Microsoft'un ücretleri üzerinde yaptığı bu iyileştirmesine rağmen netbook üreticilerinin büyük bir bölümü Linux kurulu sistemlerini kullanıcılara ulaştırmayı yeğlediler ve böylece Windows XP ve Linux netbook pazarını yarı yarıya paylaştılar. Ancak netbook üreticilerinin Linux'u tercih etmesinin nedeni sadece Microsoft'un uyguladığı yüksek fiyat politikası değildi; sonuçta neden sadece yüksek fiyatlar olsaydı, Microsoft'un fiyatı aşağıya çekmesiyle üreticiler Windows XP'den yana tavır takınırdı; ancak bu olmadı.
Linux'un Windows XP'ye nazaran birçok avantajı olduğunu fark eden üreticiler, sistemlerinde bu işletim sistemine yer vermeye başladı. Örneğin Linux'un Windows XP'ye nazaran oldukça hızlı açılması önemli bir avantaj olarak nitelendirilebilir. Bir Windows XP kurulu EeePC 1000 model netbook 50 saniyede açılırken, aynı netbook'un Linux'lu modeli ise 25 saniyede açılabiliyor.
Linux ve Windows Netbook(2)
Bunun yanında işletim sistemini sürücüsüne yedekleyen netbook'lar, açılışta herhangi bir sorun meydana geldiğinde işletim sisteminin yeniden başlatılması suretiyle (F9 ile) sistem kendini kolayca geri yükleyebiliyor. Böylece sistem kurtarma işlemi sadece dakikalar içinde halledilebiliyor.
Sekmeli arayüze sahip olan Linux, özellikle amatör kullanıcıların da işini oldukça kolaylaştırıyor. Ortalama bir kullanıcının ihtiyaç duyduğu birçok uygulamayla beraber gelen Linux, e-posta, kelime işlemci ve Skype gibi yazılımlarla kullanıcıların beklentilerini fazlasıyla karşılayabiliyor.
Fakat Linux tüm bu avantajlarına rağmen bazı dezavantajlara da sahip. Eee PC 701 ve 1000'de bulunan Wi-Fi konfigürasyon aracında bazı problemlere neden olan Linux, ayrıca Flash sürümüyle de Windows'un Flash'ına nazaran pek iyi sonuçlar vermiyor.
Windows XP'ye zaten aşinaysanız, o taktirde netbook'unuzla beraber Windows XP'yi de tercih edebilirsiniz.
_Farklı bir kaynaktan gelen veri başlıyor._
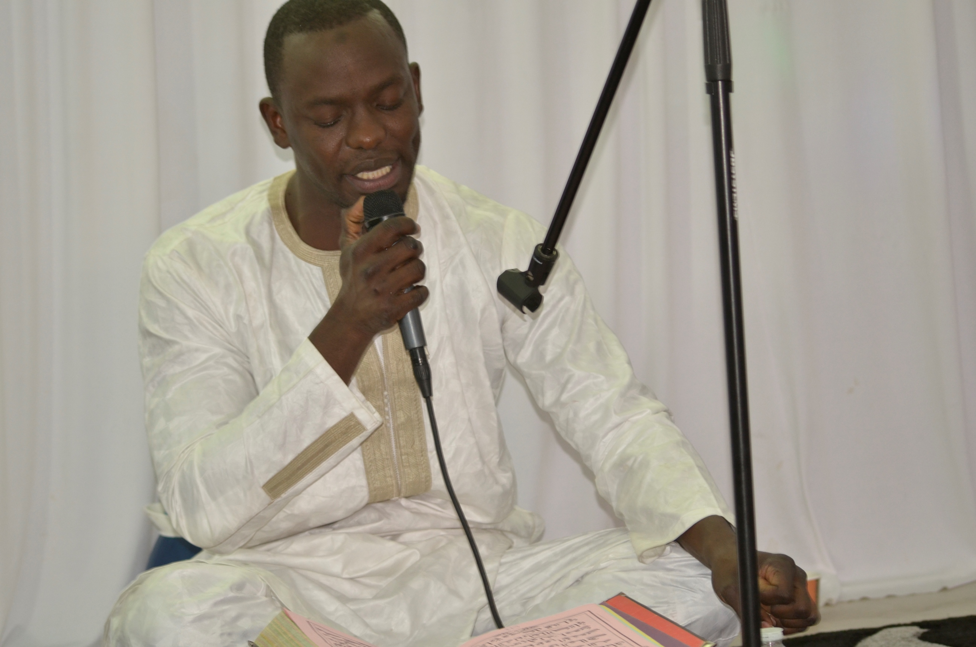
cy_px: 324
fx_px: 2841
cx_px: 488
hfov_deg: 19.5
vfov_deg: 13.0
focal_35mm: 105
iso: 640
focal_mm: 70
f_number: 4
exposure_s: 1/50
Windows XP kurulu netbook ile bir laptop ya da masaüstü PC'de çalışabilen tüm uygulamaları bu sayede sorunsuz bir şekilde kullanabilirsiniz ve tabii ki Linux'u öğrenmek için ayrıca bir zaman harcamanıza gerek kalmaz.
Olumlu yanlarının yanı sıra bazı olumsuz tarafları da bulunan Windows XP'nin öne çıkan en negatif tarafı netbook'un depolama biriminde kapladığı yüksek alandır. HDD'lerde herhangi bir probleme neden olmayan Windows XP, iş SSD'lere geldiğinde sınırlı kapasiteleri itibariyle sorun çıkarabilmektedir.
Windows XP, yüksek depolama alanı ihtiyacının yanında ayrıca yüksek işlemci gereksinimiyle de netbook kullanıcıları için can sıkıcı olabilir. Bilhassa birden fazla multimedya uygulamasının eş zamanlı olarak olarak çalıştırılması durumunda Windows XP'nin işlemci kullanım oranı oldukça artmaktadır.
Sonuç: Netbook mu notebook mu?
Hiç şüphe yok ki netbook'lar mobil teknolojiye farklı bir çehre kazandırmışlardır; ancak her PC kullanıcısının gerçekten bir netbook'a ihtiyacı var mıdır?
Netbook'ların pek çok açıdan sınırlayıcı özelliklere sahip olduğunu makalemizin başından bu yana irdelemeye çalıştık. Notebook ya da masaüstü sistemlere göre birçok negatif yönü bulunan netbook'lar, hafifliği ve dolayısıyla taşınabilirliği, küçük ebatları, uzun batarya ömrü, ve ergonomik yapısıyla öne çıksalar da masaüstü PC ya da laptop kullanıcısının bu sistemlerden beklediği performansı bir netbook'tan beklemesi en azından şimdilik pek mümkün görünmüyor.